The opening of her studio (by appointment only) is a pivotal moment for Tarr, who attended Strawberry Point School and whose mom, Christy Herrmann, taught in the Mill Valley School District for 40 years, primarily at Old Mill and Edna Maguire elementary schools. Tarr’s career has taken her to New York City, Seattle and abroad, including interning for renowned designer Michael Kors, for whom she worked on a dress for Beyoncé that was on the cover of InStyle magazine.
But after those intrepid journeys to learn from some of the best, Tarr has long since found her own voice, and she’s back on home turf. She was recently invited to reimagine an updated wardrobe for Hillary Clinton as part of a San Francisco Chronicle story, and the newspaper did a feature story on Tarr over the summer.
“I have definitely found my own way,” Tarr says. “There’s a high-end element to my clothing but it’s deeply rooted here in the Bay Area. It’s made in San Francisco and it’s really special.”
“From the point of view of someone who grew up in Mill Valley lived in SF for 10 years, I know all about microclimates – the jacket is on and off all day long,” she says. “I definitely like a modern silhouette that is flattering and doesn’t have a lot of lot of extra bells and whistles – wearable but modern.”

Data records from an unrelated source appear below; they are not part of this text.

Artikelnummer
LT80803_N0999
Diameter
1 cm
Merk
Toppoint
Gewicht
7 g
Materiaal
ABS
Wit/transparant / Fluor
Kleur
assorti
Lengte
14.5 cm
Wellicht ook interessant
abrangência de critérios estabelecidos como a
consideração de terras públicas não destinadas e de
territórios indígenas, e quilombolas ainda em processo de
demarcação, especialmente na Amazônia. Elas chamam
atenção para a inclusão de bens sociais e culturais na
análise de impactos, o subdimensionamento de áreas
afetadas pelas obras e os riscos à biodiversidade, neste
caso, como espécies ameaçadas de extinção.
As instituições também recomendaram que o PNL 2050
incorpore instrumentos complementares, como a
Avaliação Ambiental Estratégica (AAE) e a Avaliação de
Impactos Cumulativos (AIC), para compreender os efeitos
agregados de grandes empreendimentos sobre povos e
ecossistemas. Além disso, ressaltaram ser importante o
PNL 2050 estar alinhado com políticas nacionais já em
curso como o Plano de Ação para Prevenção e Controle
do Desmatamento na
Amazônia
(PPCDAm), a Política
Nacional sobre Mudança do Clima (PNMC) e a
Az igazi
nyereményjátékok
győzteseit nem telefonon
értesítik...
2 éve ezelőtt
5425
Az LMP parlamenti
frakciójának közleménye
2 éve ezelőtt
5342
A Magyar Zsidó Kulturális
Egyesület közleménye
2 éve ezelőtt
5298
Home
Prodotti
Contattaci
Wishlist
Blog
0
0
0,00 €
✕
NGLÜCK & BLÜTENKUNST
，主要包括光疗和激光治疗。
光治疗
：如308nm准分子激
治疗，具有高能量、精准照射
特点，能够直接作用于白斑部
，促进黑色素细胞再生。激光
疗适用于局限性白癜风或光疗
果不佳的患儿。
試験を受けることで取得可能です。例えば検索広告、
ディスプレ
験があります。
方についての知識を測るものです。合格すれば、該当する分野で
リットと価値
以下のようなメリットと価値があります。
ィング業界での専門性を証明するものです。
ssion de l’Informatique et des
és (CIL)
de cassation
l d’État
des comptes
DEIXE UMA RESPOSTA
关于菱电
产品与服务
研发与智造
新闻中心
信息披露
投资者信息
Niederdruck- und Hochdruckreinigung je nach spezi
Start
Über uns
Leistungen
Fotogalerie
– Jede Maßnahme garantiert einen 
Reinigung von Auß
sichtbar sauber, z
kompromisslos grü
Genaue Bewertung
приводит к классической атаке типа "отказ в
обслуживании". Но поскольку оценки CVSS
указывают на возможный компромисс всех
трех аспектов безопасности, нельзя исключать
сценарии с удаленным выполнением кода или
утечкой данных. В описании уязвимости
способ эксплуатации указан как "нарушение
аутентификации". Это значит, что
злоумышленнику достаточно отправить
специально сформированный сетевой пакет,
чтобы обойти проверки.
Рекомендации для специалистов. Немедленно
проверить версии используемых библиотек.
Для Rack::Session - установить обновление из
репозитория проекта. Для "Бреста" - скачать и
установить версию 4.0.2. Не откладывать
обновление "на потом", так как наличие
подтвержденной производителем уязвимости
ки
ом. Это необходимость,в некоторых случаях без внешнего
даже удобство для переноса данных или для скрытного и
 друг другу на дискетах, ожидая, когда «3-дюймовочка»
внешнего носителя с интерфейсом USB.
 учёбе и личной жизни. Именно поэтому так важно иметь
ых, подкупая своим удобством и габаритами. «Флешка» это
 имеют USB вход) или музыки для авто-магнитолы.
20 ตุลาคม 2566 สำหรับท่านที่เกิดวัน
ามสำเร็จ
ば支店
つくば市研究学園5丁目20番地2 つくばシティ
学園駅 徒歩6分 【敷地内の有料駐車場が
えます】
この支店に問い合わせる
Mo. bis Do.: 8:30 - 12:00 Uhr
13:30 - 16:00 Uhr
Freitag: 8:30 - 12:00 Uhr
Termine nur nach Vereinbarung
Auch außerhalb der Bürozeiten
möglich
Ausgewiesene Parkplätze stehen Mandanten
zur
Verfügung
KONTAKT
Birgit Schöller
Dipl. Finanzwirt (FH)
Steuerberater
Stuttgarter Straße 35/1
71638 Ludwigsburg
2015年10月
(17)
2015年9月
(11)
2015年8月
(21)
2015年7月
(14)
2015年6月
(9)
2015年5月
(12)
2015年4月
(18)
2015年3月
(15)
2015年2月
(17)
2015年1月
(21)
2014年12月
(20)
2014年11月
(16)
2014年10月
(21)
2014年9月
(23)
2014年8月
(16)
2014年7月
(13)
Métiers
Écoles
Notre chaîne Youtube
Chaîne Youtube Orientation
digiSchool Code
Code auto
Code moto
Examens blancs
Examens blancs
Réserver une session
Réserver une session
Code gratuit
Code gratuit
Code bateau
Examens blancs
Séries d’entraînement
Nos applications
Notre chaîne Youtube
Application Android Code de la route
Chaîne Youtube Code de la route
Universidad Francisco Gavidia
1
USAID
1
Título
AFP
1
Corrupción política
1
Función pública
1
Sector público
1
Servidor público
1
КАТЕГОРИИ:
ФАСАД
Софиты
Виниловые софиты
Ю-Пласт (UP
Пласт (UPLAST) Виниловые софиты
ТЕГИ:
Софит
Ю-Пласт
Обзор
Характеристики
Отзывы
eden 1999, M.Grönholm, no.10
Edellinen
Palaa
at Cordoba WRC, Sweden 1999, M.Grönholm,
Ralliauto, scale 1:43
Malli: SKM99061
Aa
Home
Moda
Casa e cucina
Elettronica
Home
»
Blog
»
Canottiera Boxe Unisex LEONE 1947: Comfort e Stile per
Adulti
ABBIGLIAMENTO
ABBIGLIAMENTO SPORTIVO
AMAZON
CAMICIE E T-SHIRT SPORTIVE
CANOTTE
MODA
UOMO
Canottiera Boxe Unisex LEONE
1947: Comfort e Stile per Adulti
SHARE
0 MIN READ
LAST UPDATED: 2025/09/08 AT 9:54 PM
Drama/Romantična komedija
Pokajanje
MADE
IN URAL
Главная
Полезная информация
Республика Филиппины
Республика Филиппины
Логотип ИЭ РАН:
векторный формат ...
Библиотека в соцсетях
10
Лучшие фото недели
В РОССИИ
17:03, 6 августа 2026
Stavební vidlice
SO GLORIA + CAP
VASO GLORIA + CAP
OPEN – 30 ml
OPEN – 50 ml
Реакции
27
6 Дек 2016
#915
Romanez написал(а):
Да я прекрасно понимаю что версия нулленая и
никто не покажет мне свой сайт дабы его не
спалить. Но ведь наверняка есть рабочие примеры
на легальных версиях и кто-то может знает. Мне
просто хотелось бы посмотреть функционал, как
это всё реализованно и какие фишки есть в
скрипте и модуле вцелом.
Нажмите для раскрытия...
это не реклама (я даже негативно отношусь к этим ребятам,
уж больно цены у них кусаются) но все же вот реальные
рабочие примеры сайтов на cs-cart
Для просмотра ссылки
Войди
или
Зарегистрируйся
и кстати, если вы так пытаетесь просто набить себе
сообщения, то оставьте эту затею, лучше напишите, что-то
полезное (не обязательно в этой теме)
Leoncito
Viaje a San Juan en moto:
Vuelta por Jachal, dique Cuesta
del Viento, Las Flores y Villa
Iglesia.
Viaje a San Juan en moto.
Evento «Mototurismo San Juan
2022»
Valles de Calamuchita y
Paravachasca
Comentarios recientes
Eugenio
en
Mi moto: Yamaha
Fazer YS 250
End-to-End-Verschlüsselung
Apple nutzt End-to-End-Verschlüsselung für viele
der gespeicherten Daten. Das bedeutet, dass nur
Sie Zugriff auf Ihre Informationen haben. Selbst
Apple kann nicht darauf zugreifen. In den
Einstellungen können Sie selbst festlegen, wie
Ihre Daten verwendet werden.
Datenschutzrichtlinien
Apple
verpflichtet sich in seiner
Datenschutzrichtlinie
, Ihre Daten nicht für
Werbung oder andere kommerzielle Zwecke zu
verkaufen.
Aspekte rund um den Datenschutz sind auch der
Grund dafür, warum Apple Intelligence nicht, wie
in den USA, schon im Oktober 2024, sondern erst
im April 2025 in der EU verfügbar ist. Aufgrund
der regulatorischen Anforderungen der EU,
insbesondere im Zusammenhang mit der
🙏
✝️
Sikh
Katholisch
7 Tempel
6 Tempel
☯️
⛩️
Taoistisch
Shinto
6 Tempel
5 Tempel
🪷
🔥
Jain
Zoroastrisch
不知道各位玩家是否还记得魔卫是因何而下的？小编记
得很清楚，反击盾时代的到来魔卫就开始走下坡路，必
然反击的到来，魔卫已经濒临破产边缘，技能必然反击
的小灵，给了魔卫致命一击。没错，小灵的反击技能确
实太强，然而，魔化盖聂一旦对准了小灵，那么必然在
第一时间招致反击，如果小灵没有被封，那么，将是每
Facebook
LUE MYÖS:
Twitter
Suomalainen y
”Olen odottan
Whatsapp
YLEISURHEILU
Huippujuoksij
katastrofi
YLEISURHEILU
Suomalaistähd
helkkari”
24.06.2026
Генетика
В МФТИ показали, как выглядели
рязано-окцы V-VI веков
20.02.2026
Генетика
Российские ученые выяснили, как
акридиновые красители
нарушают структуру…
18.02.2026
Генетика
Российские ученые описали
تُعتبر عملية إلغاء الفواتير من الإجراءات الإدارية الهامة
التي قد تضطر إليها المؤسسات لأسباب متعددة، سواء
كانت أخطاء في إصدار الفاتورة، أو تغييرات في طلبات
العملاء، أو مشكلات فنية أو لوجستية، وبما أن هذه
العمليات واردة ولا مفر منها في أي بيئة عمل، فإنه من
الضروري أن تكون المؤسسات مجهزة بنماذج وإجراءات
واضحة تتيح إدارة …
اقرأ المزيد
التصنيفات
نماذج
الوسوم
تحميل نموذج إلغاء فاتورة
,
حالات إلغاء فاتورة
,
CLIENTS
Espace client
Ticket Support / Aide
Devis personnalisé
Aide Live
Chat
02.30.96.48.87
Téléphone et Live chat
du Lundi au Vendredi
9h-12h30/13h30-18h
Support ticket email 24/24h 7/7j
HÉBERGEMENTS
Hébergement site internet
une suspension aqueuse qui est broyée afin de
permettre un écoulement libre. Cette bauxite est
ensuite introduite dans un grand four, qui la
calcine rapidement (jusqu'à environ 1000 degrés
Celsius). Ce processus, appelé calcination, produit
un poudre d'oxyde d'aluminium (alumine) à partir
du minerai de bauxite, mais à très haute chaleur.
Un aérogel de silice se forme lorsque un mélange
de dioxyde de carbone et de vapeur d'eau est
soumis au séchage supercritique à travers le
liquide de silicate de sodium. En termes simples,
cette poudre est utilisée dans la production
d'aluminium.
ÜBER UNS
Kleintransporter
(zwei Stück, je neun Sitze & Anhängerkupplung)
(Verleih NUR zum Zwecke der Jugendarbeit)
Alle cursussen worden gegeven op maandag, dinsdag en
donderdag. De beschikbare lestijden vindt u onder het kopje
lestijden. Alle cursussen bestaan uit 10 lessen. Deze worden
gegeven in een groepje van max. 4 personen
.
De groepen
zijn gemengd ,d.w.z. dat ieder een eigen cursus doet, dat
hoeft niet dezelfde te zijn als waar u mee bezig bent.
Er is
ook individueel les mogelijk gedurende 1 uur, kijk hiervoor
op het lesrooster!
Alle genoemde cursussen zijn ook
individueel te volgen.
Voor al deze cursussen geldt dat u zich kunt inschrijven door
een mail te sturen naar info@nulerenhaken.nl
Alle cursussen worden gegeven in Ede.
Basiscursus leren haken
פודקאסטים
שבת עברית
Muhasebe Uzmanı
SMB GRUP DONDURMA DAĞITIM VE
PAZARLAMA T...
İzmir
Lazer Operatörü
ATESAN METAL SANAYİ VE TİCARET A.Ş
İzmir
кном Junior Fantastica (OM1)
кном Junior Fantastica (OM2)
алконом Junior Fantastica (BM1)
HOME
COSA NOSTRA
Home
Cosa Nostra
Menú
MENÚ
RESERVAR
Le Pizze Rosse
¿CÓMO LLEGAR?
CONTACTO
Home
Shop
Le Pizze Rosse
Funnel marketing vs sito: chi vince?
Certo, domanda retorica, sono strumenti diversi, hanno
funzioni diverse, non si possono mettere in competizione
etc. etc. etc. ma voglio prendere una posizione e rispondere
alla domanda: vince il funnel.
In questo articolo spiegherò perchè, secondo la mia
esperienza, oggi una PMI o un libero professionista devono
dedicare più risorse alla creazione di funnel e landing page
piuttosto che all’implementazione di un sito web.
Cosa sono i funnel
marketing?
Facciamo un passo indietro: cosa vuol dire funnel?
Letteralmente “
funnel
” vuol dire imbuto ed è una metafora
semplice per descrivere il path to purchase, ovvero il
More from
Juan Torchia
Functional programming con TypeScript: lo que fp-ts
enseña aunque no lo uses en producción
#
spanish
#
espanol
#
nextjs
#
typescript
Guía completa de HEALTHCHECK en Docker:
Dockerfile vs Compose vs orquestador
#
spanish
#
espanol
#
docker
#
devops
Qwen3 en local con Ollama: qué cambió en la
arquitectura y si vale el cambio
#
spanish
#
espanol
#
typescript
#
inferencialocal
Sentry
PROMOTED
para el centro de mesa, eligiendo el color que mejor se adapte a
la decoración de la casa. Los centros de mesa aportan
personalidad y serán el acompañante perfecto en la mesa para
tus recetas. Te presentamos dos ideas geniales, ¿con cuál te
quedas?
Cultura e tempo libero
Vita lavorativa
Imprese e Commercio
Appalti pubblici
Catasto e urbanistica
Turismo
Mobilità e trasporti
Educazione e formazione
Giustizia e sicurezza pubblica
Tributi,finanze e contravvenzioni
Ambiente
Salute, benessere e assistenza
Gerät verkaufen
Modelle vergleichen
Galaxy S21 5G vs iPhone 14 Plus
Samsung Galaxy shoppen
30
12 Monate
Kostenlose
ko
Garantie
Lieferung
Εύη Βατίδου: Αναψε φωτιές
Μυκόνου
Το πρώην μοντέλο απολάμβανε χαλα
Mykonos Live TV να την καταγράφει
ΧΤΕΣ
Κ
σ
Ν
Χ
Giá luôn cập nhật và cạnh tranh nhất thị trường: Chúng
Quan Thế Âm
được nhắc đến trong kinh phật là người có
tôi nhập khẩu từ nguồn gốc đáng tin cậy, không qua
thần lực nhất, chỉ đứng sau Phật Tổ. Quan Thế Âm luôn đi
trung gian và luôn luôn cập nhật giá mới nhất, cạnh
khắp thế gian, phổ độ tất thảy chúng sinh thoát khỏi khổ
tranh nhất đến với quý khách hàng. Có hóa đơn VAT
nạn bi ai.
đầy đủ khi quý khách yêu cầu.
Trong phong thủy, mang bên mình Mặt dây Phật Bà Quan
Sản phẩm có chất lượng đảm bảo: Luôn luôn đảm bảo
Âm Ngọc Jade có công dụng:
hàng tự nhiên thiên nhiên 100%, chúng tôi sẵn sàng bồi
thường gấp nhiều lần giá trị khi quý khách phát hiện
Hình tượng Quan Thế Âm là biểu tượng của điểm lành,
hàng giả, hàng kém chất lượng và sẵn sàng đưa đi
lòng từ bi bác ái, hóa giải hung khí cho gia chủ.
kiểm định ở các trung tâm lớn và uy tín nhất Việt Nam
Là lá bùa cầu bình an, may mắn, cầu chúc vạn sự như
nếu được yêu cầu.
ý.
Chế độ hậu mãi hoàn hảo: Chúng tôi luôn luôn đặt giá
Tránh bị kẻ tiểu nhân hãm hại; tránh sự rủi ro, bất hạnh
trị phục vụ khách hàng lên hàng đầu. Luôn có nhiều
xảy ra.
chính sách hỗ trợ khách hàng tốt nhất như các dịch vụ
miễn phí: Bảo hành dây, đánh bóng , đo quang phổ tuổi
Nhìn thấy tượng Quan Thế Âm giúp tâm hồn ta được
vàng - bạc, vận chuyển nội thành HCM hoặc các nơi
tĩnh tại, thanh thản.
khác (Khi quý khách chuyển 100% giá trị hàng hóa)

“Just enough style that they don’t feel overdone but they feel like they have something cool on,” she adds. “I really just want people to feel good in what they’re wearing.”
Tarr has been selling her clothing for a while now online and at stores in Marin, San Francisco, Los Gatos, Portland and elsewhere. But she says she’s thrilled to create her own design studio experience for customers in the cozy space in the back of the Mill Creek Plaza building.
“People like seeing how clothes are made and how a designer gets inspired,” she says. “I want people to come in and have a beautiful experience but also peak over to the other side and see how it’s done and ask questions. People are very curious.”
Tarr’s experiences and personal style has shaped her design sense. But she traces her love for the arts and fashion back to her grandmother Dorothy, a “spunky” North Hollywood woman who would tap dance in the kitchen while she was cooking” and “always had all the cool, sparkly outfits and a lot of pizzazz.” She also cites Mill Valley itself, as she’s “one of the first Kiddo! kids” who owe their love of the arts to the private education foundation that has supported the arts in the Mill Valley School District since 1982.
The Tarrs met at Levi Strauss & Co., where two people from seemingly polar professional background ended up being vital cogs in the five-person team behind the “Levi’s Original Spin” campaign, which allowed consumers to design their own jeans using computer kiosks in select stores in the late 1990s. Doug created the computer systems while J’Amy developed the product. They got married just three years later, had kids, launched startups, juggled life – and remain each other’s biggest supporter.
“It’s been a totally fun rollercoaster ride,” J’Amy Tarr says.